Departure Lounge at the Guildhall, in Bury St Edmunds
Departure Lounge at the Guildhall, in Bury St Edmunds

A packed audience was treated to two plays staged in the intimate atmosphere of the former courtroom.

As the audience took their seats for the first play with music, members of the cast were in character, providing a challenge to Suzanne when introducing the evening.

Departure Lounge is a tale centred around four lads (JB, Pete, Jordan and Roscoe) stuck in a Spanish airport lounge waiting for a delayed flight home and their A level results.

It was a hilarious story of friendship, coming of age and sexuality. For 80 minutes the cast infected the audience with their boundless energy. Songs such as Brits on Tour were delivered faultlessly and with great feeling. Essex girl (Sophie) who was the love interest – or should that be lust interest – interacted brilliantly throughout.

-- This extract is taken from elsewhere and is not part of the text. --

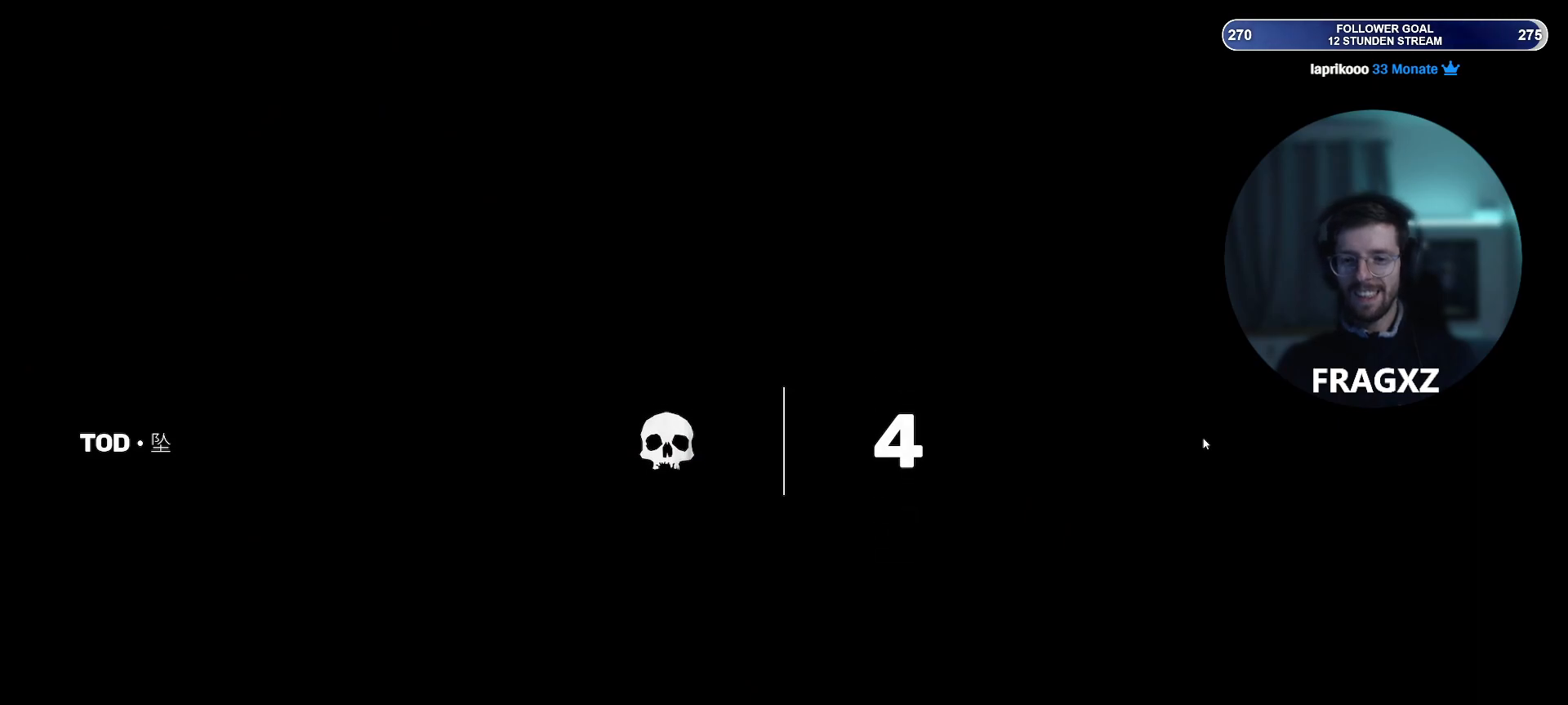
{"keys": [], "mouse": [], "events": [[200, "mouse_left", "down"], [250, "mouse_left", "up"], [383, "mouse_left", "down"], [483, "mouse_left", "up"]]}
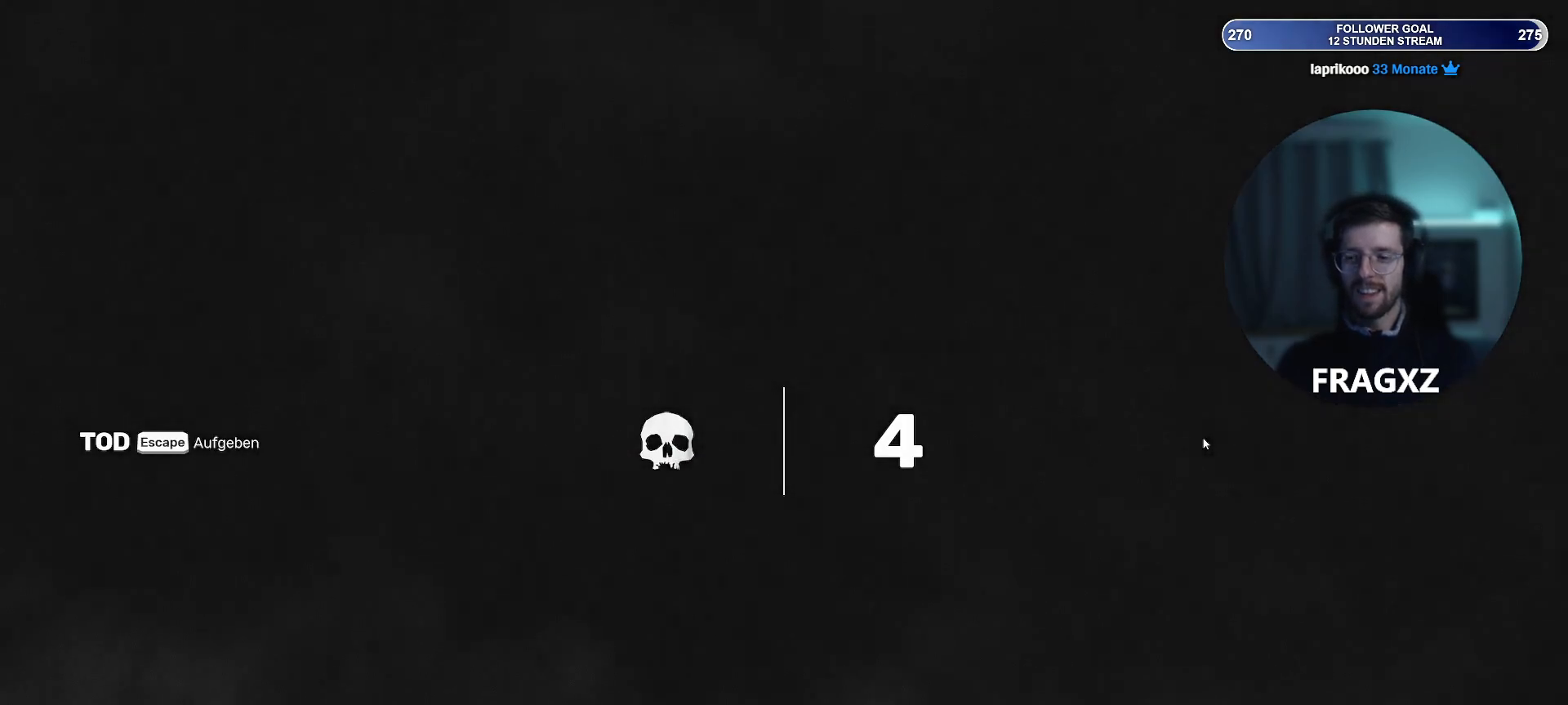
{"keys": [], "mouse": [], "events": []}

After a short break for refreshments, the second one act play God of Carnage was a picture of the breakdown in relationships as two couples (Veronica, Michael, Annette and Alan) met following their respective sons having had an altercation. This time the audience was treated to a highly-charged atmosphere offset with much humour.

The fate of a hamster at the hands of Michael becoming almost central to the story line was so funny, as was Annette’s destruction of a vase of tulips which will leave the staff picking petals out of the Guildhall’s chandeliers for many a week. Again, as with the first play, the audience applause would not have embarrassed a much larger venue.

For sure, a successful start to this new chapter in the Guildhall’s long history. It certainly bodes well for the future.